▶ [Trecho do documento]
★ ★ ★ ★ ★

Topo

Terra à vista!

REPORTAGEM

Texto que relata acontecimentos, baseado em fatos e dados observados ou verificados diretamente pelo jornalista ou obtidos pelo acesso a fontes jornalísticas reconhecidas e confiáveis.

Por onde anda Sandy, a ilha que desapareceu dos mapas há 10 anos

Trou d"Oundjo, em Nova Caledônia - Getty Images/iStockphoto
Trou d'Oundjo, em Nova Caledônia
Imagem: Getty Images/iStockphoto

Colunista de Nossa

29/05/2022 04h00

Receba os novos posts desta coluna no seu e-mail

Email inválido

19º13'S, 159º55'L
Ilha fantasma de Sandy
Nova Caledônia (coletividade ultramarina especial da França)

O que era para ser uma expedição científica para estudar placas tectônicas próximas à Austrália acabou se tornando uma viagem que virou notícia no mundo todo. Não é todo dia que se faz uma descoberta do tipo. Ou melhor, uma não-descoberta.

Em 2012, podíamos ter a ilusão de que toda a superfície da Terra já estava muito bem documentada. Google Earth e Maps não eram novidade fazia tempo, você fazia check-in no Foursquare enquanto pedia um Easy Taxi e acompanhava o trajeto do motorista pela tela do iPhone 4. A geolocalização já fazia parte de nossas vidas.

Daí o espanto desses cientistas ao constatarem que uma ilha que estava em mapas e cartas náuticas feitos nos últimos 230 anos, que tinha sido registrada por ninguém menos que James Cook, simplesmente não existia. Ou, no mínimo, não estava onde deveria estar.

Ela pode não existir fisicamente. Mas tem uma história. Conheça Sandy.

★ ★ ★ ★ ★

▶ [Dados registrados]
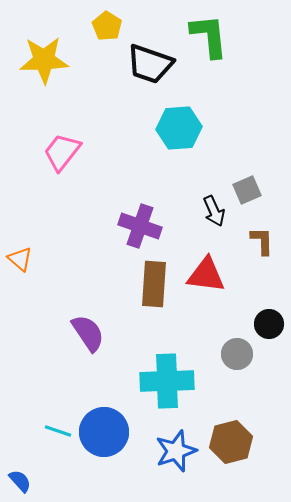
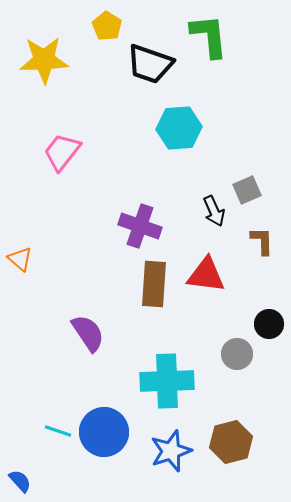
blue star: moved 5 px left
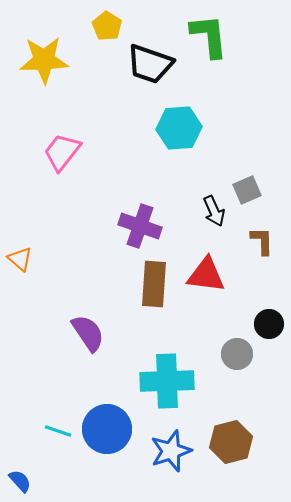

★ ★ ★ ★ ★

▶ [Tarefas a cumprir]
1. Responda com base na reportagem sobre a ilha de Sandy:
(a) Qual era o objetivo original da expedição científica?
(b) Quem registrou a ilha, segundo o texto?
(c) Por quantos anos a ilha constava em mapas e cartas náuticas?
2. Por favor, reproduza palavra por palavra o trecho da reportagem sobre a ilha de Sandy entre "Texto que relata" e "reconhecidas e confiáveis.", inclusive.
3. Retome a reportagem sobre a ilha de Sandy logo após a última frase apresentada.
Não é preciso consultar os dados.

▶ [Resultados esperados]
1.
(a) Estudar placas tectônicas próximas à Austrália.
(b) James Cook.
(c) Nos últimos 230 anos.

2.
Texto que relata acontecimentos, baseado em fatos e dados observados ou verificados diretamente pelo jornalista ou obtidos pelo acesso a fontes jornalísticas reconhecidas e confiáveis.

3.
Montão de areia

Île des Pines, em Nova Caledônia - Getty Images/iStockphoto - Getty Images/iStockphoto
Île des Pines, em Nova Caledônia
Imagem: Getty Images/iStockphoto

Em setembro de 1774, James Cook, britânico que ficou famoso por explorar o Pacífico no século 18, o primeiro europeu de que se tem notícia a chegar à costa oriental da Austrália e ao Havaí, navegava pela Nova Caledônia, um dos tantos lugares em que ele pôs os olhos antes de qualquer europeu. A Nova Caledônia é um arquipélago mais ou menos com metade da área da Ilha do Marajó situado a leste da Austrália.

Evidentemente, Cook registrou todos seus feitos, que tiveram enorme impacto no domínio crescente do Império Britânico. O arquipélago da Nova Caledônia está na "Carta de Descobertas Feitas no Oceano Pacífico Sul", mapa que exibia aos europeus os achados do navegador. Nele podemos ver, entre os paralelos 19º e 20º, uma certa "Sandy I." (clique para abrir o mapa na íntegra).

Como era uma ilhota de areia, na falta de criatividade maior, a tripulação a batizou de Cook a batizou de "Ilha Arenosa". Agora deixo uma pausa para a nobre leitora constatar, como eu, que jamais percebeu que Sandy, além de uma cantora muito bem-sucedida e querida, é um adjetivo em inglês.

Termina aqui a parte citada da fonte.